While I empathize with residents, businessmen and visitors in Worthing and surrounding districts, I wish to suggest that those guilty of contributing to the sewage overflow pay attention to the sound advice given by the BWA and dispose of their waste in a responsible manner. This is not a situation that should be made a political football. The health and prosperity of the country are at stake and we need to find solutions and fast.
In that context, I want to applaud the Authority for the effort it has so far made to tackle the problem. I was pleasantly surprised to go to a dinner on Saturday night at one of the hotels in what I had heard was the affected area, and find that there was no waste water or sewage on the road.

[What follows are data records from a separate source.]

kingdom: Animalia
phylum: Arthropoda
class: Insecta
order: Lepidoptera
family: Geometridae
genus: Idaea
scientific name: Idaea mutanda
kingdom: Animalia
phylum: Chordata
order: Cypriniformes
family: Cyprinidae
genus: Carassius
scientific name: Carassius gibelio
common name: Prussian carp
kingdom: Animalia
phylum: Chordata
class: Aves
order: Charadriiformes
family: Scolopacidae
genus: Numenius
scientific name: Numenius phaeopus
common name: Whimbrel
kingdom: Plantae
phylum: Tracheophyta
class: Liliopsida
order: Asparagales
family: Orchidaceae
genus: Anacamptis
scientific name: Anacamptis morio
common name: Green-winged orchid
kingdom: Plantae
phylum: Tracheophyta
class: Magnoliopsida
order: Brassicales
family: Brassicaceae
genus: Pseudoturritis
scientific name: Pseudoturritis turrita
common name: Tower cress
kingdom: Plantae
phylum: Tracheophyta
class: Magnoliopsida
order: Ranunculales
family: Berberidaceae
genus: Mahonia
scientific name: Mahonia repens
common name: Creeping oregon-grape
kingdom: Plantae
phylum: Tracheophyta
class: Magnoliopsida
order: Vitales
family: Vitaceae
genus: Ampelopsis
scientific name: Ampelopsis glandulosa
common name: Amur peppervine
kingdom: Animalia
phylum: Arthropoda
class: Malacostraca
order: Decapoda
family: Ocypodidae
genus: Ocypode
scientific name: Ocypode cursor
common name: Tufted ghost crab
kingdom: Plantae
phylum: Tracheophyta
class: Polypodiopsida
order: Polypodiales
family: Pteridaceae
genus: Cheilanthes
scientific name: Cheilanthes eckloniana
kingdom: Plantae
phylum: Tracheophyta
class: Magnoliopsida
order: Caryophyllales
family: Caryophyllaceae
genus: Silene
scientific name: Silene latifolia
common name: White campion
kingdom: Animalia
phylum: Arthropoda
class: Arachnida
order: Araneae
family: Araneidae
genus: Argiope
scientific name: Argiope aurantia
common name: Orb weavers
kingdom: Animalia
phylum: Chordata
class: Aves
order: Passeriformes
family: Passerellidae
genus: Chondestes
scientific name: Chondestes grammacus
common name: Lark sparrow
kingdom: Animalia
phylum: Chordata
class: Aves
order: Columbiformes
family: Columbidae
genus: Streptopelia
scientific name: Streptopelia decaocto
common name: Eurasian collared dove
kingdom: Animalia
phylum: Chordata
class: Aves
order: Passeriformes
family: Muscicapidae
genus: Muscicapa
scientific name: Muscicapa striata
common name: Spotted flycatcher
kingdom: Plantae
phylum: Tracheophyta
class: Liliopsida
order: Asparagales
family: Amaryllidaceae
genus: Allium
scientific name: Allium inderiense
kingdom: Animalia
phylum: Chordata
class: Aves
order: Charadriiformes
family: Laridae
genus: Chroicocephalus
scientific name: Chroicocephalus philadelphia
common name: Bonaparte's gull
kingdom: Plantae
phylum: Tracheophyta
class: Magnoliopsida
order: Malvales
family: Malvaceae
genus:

Now to the United States advisory regarding our drinking water. It is amazing how easily some Barbadians have taken the word of the Americans against our own professionals. Are there tanks on the premises of the residences “tested”? If so, did the bacteria found come from the tanks? Further, I do recall the US making a threat to make countries like Barbados pay a price for “opposing” that powerful country on the issue of Jerusalem being declared the capital of Israel. Could the advisory be the beginning of a backlash? Quite frankly, I BELIEVE the Barbadian experts, regardless of which party forms the Government. Ministers of Government live in this country and I can hardly see what they would have to gain by covering up a health hazard. Citizens and visitors falling sick because of drinking local water cannot be an occurrence which would benefit Government. As Barbadians we need to take off our political blinkers and put our country first.
I look forward to our engineers and environmentalists putting their heads together to find a lasting solution to the sewage problem. In the meantime, we need to view what others say about us more critically and not be so anxious to believe the worst about our people and country. In this regard, the media has a crucial role to play.